===== Available data =====

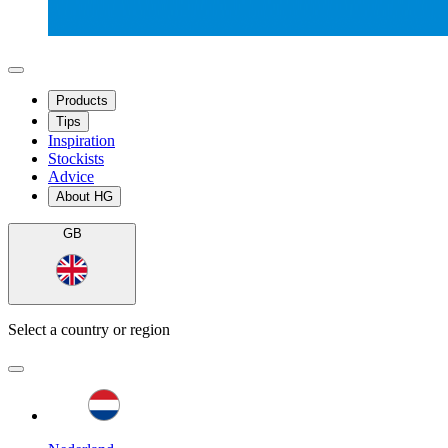
Products
Tips
Inspiration
Stockists
Advice
About HG
GB
Select a country or region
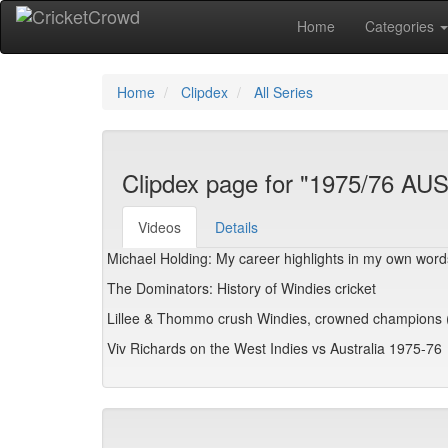
Home
Categories
Home
Clipdex
All Series
Clipdex page for "1975/76 AU
Videos
Details
Michael Holding: My career highlights in my own word
The Dominators: History of Windies cricket
Lillee & Thommo crush Windies, crowned champions 
Viv Richards on the West Indies vs Australia 1975-76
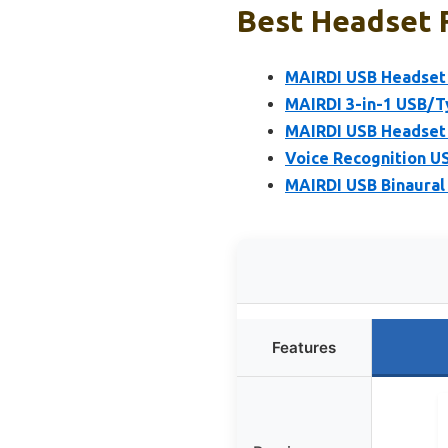
Best Headset 
MAIRDI USB Headset 
MAIRDI 3-in-1 USB/T
MAIRDI USB Headset 
Voice Recognition U
MAIRDI USB Binaural 
Features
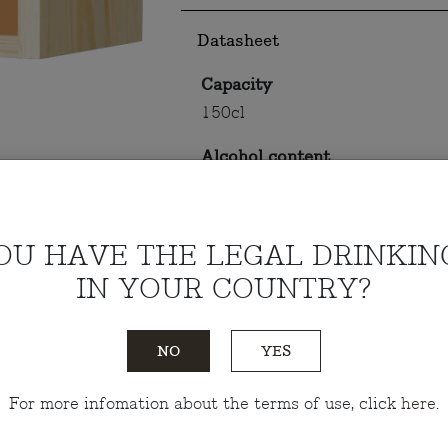
Datasheet
Capacity
150cl
Alcohol content
14.5%
OU HAVE THE LEGAL DRINKIN
Tasting notes
IN YOUR COUNTRY?
Do you have any questions?
Talk
NO
YES
For more infomation about the terms of use, click
here
.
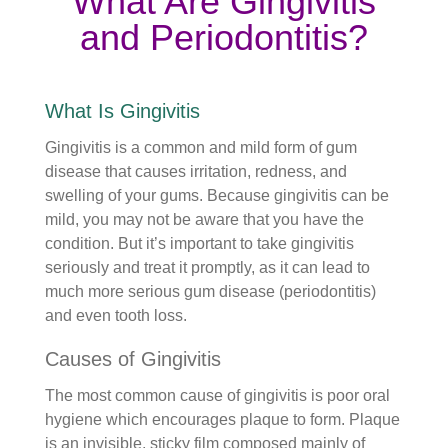
What Are Gingivitis
and Periodontitis?
What Is Gingivitis
Gingivitis is a common and mild form of gum
disease that causes irritation, redness, and
swelling of your gums. Because gingivitis can be
mild, you may not be aware that you have the
condition. But it’s important to take gingivitis
seriously and treat it promptly, as it can lead to
much more serious gum disease (periodontitis)
and even tooth loss.
Causes of Gingivitis
The most common cause of gingivitis is poor oral
hygiene which encourages plaque to form. Plaque
is an invisible, sticky film composed mainly of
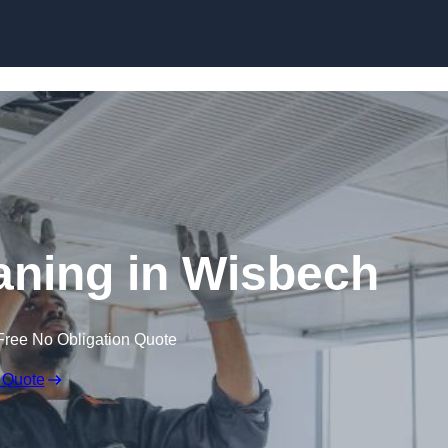
Skip to content
ning in Wisbech
Free No Obligation Quote
 Quote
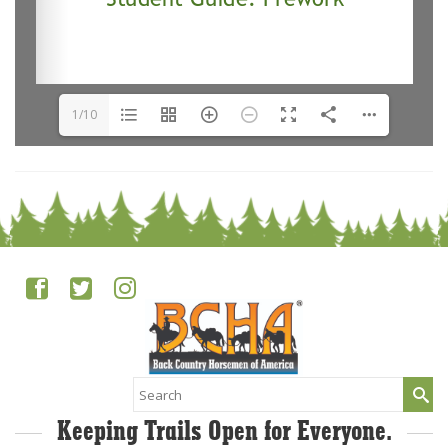
1/10
Search
for:
Keeping Trails Open for Everyone.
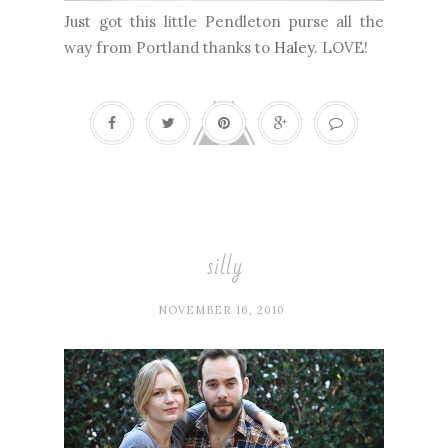
Just got this little Pendleton purse all the
way from Portland thanks to
Haley
. LOVE!
silly
NOVEMBER 16, 2010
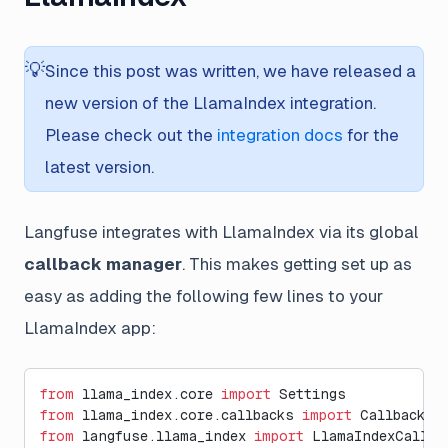
💡
Since this post was written, we have released a
new version of the LlamaIndex integration.
Please check out the
integration docs
for the
latest version.
Langfuse integrates with LlamaIndex via its global
callback manager
. This makes getting set up as
easy as adding the following few lines to your
LlamaIndex app:
from
 llama_index.core 
import
 Settings
from
 llama_index.core.callbacks 
import
 CallbackMa
from
 langfuse.llama_index 
import
 LlamaIndexCallba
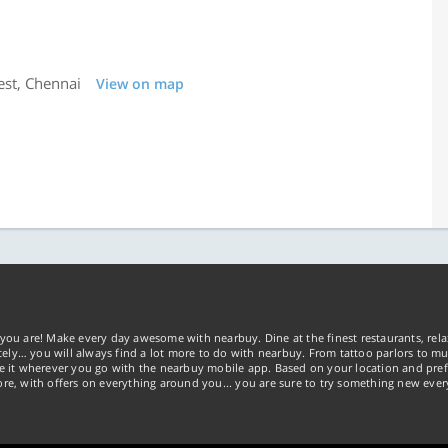
est, Chennai
View on map
you are! Make every day awesome with nearbuy. Dine at the finest restaurants, rela
tely… you will always find a lot more to do with nearbuy. From tattoo parlors to mus
ke it wherever you go with the nearbuy mobile app. Based on your location and pref
re, with offers on everything around you... you are sure to try something new ever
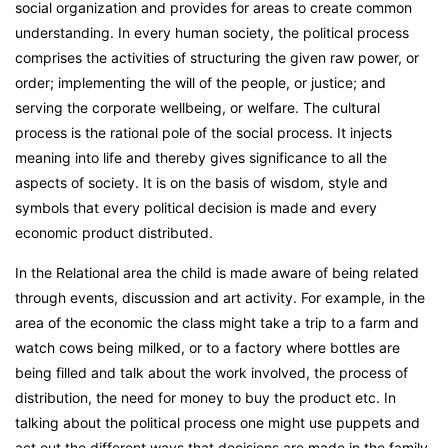
social organization and provides for areas to create common
understanding. In every human society, the political process
comprises the activities of structuring the given raw power, or
order; implementing the will of the people, or justice; and
serving the corporate wellbeing, or welfare. The cultural
process is the rational pole of the social process. It injects
meaning into life and thereby gives significance to all the
aspects of society. It is on the basis of wisdom, style and
symbols that every political decision is made and every
economic product distributed.
In the Relational area the child is made aware of being related
through events, discussion and art activity. For example, in the
area of the economic the class might take a trip to a farm and
watch cows being milked, or to a factory where bottles are
being filled and talk about the work involved, the process of
distribution, the need for money to buy the product etc. In
talking about the political process one might use puppets and
act out the different ways that decisions are made in the family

=====

Copy out the text read from each of the rows above, line for line and without changes. Leave the pictures out.

Products
Tips
Inspiration
Stockists
Advice
About HG
GB
Select a country or region
Home
Categories
Home
Clipdex
All Series
Clipdex page for "1975/76 AU
Videos
Details
Michael Holding: My career highlights in my own word
The Dominators: History of Windies cricket
Lillee & Thommo crush Windies, crowned champions 
Viv Richards on the West Indies vs Australia 1975-76
Best Headset 
MAIRDI USB Headset 
MAIRDI 3-in-1 USB/T
MAIRDI USB Headset 
Voice Recognition U
MAIRDI USB Binaural 
Features
Datasheet
Capacity
150cl
Alcohol content
14.5%
OU HAVE THE LEGAL DRINKIN
Tasting notes
IN YOUR COUNTRY?
Do you have any questions?
Talk
NO
YES
For more infomation about the terms of use, click
here
.
What Are Gingivitis
and Periodontitis?
What Is Gingivitis
Gingivitis is a common and mild form of gum
disease that causes irritation, redness, and
swelling of your gums. Because gingivitis can be
mild, you may not be aware that you have the
condition. But it’s important to take gingivitis
seriously and treat it promptly, as it can lead to
much more serious gum disease (periodontitis)
and even tooth loss.
Causes of Gingivitis
The most common cause of gingivitis is poor oral
hygiene which encourages plaque to form. Plaque
is an invisible, sticky film composed mainly of
Skip to content
ning in Wisbech
Free No Obligation Quote
 Quote
1/10
Search
for:
Keeping Trails Open for Everyone.
Just got this little Pendleton purse all the
way from Portland thanks to
Haley
. LOVE!
silly
NOVEMBER 16, 2010
💡
Since this post was written, we have released a
new version of the LlamaIndex integration.
Please check out the
integration docs
for the
latest version.
Langfuse integrates with LlamaIndex via its global
callback manager
. This makes getting set up as
easy as adding the following few lines to your
LlamaIndex app:
from
 llama_index.core 
import
 Settings
from
 llama_index.core.callbacks 
import
 CallbackMa
from
 langfuse.llama_index 
import
 LlamaIndexCallba
est, Chennai
View on map
you are! Make every day awesome with nearbuy. Dine at the finest restaurants, rela
tely… you will always find a lot more to do with nearbuy. From tattoo parlors to mus
ke it wherever you go with the nearbuy mobile app. Based on your location and pref
re, with offers on everything around you... you are sure to try something new ever
social organization and provides for areas to create common
understanding. In every human society, the political process
comprises the activities of structuring the given raw power, or
order; implementing the will of the people, or justice; and
serving the corporate wellbeing, or welfare. The cultural
process is the rational pole of the social process. It injects
meaning into life and thereby gives significance to all the
aspects of society. It is on the basis of wisdom, style and
symbols that every political decision is made and every
economic product distributed.
In the Relational area the child is made aware of being related
through events, discussion and art activity. For example, in the
area of the economic the class might take a trip to a farm and
watch cows being milked, or to a factory where bottles are
being filled and talk about the work involved, the process of
distribution, the need for money to buy the product etc. In
talking about the political process one might use puppets and
act out the different ways that decisions are made in the family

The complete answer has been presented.